(TEXTO DO EXERCÍCIO):
####

Reforma do Código Civil: o que muda no Direito de Empresa
Em setembro de 2023, por iniciativa do presidente do Senado Federal, foi instituída uma Comissão de Juristas com o propósito de revisar e atualizar o Código Civil brasileiro, presidida pelo ministro do STJ Luis Felipe Salomão. O relatório final foi apresentado ao Plenário do Senado em abril de 2024, e a proposta segue agora em tramitação no Congresso Nacional.
O que a reforma busca no Direito de Empresa
Segundo a própria Comissão, a reforma do Livro da Empresa trouxe modificações pontuais com o objetivo de impulsionar o fluxo de negócios, atrair investimentos e fomentar o empreendedorismo e a concorrência. Na maior parte, o texto não inaugura novos paradigmas, mas procura estabilizar entendimentos já sedimentados na jurisprudência e na doutrina — positivando o que a prática e o STJ já haviam consolidado.
Novos princípios específicos do Direito Empresarial
Uma das inovações de maior destaque é a criação de um artigo — o 966-A — que elenca princípios próprios do Direito Empresarial, orientando a interpretação de todo o Livro da Empresa:
- Liberdade de iniciativa — valorização e aperfeiçoamento do capital humano como vetor do desenvolvimento
- Liberdade de organização e livre concorrência — atividade empresarial exercida nos termos da lei, sem restrições indevidas
- Autonomia privada — somente afastada havendo violação de normas legais de ordem pública
- Autonomia patrimonial — das pessoas jurídicas, conforme seu tipo societário, reforçando a separação entre patrimônio da empresa e dos sócios
Sociedade unipessoal de advocacia
No âmbito da advocacia, a OAB já admite a constituição de sociedade unipessoal, permitindo que um único sócio constitua pessoa jurídica própria para o exercício da profissão — mudança que também reflete a tendência mais ampla de simplificação para empreendedores individuais em diferentes setores.
O que isso significa na prática
Para empresários e sócios, a reforma reforça a segurança jurídica sobre temas que, até então, dependiam quase exclusivamente de entendimento jurisprudencial — reduzindo a imprevisibilidade em disputas societárias, apuração de haveres e desconsideração da personalidade jurídica. Vale acompanhar a tramitação no Congresso, já que o texto ainda pode sofrer ajustes até a aprovação final.

####

(LINHAS FORNECIDAS):
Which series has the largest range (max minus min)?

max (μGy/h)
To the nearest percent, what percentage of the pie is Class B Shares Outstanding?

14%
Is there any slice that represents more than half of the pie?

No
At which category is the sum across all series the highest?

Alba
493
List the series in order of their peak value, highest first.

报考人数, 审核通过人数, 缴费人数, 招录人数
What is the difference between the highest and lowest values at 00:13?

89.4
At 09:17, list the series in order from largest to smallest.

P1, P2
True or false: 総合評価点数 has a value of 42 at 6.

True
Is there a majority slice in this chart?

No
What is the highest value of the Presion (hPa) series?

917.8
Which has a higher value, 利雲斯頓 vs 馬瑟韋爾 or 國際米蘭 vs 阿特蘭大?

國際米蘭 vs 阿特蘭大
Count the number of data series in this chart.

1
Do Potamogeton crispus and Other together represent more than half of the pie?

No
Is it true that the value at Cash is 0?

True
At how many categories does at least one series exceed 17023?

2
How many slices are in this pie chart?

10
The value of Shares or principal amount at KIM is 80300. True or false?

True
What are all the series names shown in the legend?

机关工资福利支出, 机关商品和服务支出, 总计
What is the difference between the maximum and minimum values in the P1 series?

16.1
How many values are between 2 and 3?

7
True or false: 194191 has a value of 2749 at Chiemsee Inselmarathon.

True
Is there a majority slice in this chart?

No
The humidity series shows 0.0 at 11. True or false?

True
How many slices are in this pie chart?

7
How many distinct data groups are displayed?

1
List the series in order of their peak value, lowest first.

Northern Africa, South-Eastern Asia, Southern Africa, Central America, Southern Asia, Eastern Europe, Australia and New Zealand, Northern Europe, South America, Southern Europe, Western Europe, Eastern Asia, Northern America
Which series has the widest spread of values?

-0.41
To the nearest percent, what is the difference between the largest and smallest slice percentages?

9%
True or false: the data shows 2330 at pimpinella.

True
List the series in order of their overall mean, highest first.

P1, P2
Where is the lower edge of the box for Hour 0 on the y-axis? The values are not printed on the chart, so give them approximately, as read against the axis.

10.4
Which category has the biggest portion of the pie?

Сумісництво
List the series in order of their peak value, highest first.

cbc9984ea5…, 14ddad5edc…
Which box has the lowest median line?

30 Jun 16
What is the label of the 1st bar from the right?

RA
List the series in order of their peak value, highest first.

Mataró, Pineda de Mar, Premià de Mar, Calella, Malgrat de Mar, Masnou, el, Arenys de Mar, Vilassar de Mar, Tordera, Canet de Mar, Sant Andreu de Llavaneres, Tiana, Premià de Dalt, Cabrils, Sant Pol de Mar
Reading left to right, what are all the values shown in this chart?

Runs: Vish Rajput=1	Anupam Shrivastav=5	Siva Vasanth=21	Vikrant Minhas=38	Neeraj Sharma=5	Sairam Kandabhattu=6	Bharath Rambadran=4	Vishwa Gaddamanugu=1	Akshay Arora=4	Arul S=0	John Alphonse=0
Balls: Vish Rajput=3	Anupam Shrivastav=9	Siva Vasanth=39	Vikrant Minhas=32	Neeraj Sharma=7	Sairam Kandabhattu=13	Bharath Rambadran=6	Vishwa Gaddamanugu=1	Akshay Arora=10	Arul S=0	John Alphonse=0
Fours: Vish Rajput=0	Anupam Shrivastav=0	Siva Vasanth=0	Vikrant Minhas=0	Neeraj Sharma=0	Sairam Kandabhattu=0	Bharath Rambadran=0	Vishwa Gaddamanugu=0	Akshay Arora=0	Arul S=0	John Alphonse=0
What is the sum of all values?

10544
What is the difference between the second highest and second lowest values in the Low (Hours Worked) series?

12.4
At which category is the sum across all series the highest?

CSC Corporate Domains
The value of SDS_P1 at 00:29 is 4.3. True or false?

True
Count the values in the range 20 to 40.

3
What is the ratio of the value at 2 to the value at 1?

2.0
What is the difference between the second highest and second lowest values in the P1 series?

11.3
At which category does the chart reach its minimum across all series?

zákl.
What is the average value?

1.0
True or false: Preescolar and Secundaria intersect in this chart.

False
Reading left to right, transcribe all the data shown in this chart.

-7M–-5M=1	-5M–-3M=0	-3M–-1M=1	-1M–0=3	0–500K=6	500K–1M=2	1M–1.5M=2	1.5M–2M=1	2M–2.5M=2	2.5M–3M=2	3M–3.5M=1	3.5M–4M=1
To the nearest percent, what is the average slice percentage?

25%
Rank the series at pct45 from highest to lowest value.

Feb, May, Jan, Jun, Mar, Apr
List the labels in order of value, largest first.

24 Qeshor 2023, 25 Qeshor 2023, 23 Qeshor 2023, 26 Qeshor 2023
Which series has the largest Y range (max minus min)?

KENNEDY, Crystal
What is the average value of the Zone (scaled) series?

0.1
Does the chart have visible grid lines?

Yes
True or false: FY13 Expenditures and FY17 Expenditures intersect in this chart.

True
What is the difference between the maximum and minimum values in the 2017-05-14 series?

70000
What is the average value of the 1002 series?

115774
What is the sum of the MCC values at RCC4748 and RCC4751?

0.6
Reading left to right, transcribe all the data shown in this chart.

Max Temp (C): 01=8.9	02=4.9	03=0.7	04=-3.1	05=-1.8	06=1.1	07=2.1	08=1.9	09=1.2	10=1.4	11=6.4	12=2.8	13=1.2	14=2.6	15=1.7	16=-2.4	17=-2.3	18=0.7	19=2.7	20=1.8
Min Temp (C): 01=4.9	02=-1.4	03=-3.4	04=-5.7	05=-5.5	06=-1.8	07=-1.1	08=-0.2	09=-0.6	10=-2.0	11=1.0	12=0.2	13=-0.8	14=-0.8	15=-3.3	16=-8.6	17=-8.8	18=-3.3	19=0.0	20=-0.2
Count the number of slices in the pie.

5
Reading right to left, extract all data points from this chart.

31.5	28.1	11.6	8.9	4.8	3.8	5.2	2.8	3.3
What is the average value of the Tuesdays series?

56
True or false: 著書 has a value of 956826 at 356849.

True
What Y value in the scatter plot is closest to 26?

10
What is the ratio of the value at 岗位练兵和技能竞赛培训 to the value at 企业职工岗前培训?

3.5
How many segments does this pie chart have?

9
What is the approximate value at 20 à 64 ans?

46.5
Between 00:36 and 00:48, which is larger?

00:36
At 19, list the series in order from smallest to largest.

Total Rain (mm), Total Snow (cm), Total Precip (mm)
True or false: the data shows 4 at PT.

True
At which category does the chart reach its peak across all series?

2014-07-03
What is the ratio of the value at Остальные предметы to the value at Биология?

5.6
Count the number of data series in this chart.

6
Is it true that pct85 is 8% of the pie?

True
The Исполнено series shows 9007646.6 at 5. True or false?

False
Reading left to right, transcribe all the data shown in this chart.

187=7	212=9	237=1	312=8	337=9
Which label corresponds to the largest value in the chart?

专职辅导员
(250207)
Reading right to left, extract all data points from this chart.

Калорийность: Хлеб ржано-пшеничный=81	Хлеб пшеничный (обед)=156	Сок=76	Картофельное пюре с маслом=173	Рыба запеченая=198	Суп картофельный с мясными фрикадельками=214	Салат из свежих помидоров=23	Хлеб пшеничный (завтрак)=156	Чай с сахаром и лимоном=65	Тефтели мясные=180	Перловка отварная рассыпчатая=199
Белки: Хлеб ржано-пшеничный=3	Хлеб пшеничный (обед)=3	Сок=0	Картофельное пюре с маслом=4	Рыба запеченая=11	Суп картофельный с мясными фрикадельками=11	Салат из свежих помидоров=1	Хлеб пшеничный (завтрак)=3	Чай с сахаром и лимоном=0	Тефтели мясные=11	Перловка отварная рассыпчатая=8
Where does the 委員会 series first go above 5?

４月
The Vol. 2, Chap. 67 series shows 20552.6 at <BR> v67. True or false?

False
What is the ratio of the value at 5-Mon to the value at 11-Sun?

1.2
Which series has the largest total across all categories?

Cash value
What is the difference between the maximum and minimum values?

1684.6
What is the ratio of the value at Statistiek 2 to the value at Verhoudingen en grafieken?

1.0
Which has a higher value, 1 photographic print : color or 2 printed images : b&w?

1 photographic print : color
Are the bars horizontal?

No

####

(SUAS TAREFAS):
**1)** Atualize o trecho do texto sobre a reforma do Código Civil que começa em "Reforma do Código" e termina em "já haviam consolidado.", substituindo "relatório final" por "documento final".
**2)** Responda com base no texto sobre a reforma do Código Civil:
(a) Quem presidiu a Comissão de Juristas?
(b) Qual artigo novo elenca princípios próprios do Direito Empresarial?
(c) Em que mês e ano o relatório final foi apresentado ao Plenário do Senado?

(RESPOSTAS):
**1)**
Reforma do Código Civil: o que muda no Direito de Empresa
Em setembro de 2023, por iniciativa do presidente do Senado Federal, foi instituída uma Comissão de Juristas com o propósito de revisar e atualizar o Código Civil brasileiro, presidida pelo ministro do STJ Luis Felipe Salomão. O documento final foi apresentado ao Plenário do Senado em abril de 2024, e a proposta segue agora em tramitação no Congresso Nacional.
O que a reforma busca no Direito de Empresa
Segundo a própria Comissão, a reforma do Livro da Empresa trouxe modificações pontuais com o objetivo de impulsionar o fluxo de negócios, atrair investimentos e fomentar o empreendedorismo e a concorrência. Na maior parte, o texto não inaugura novos paradigmas, mas procura estabilizar entendimentos já sedimentados na jurisprudência e na doutrina — positivando o que a prática e o STJ já haviam consolidado.

**2)**
(a) O ministro do STJ Luis Felipe Salomão.
(b) O artigo 966-A.
(c) Em abril de 2024.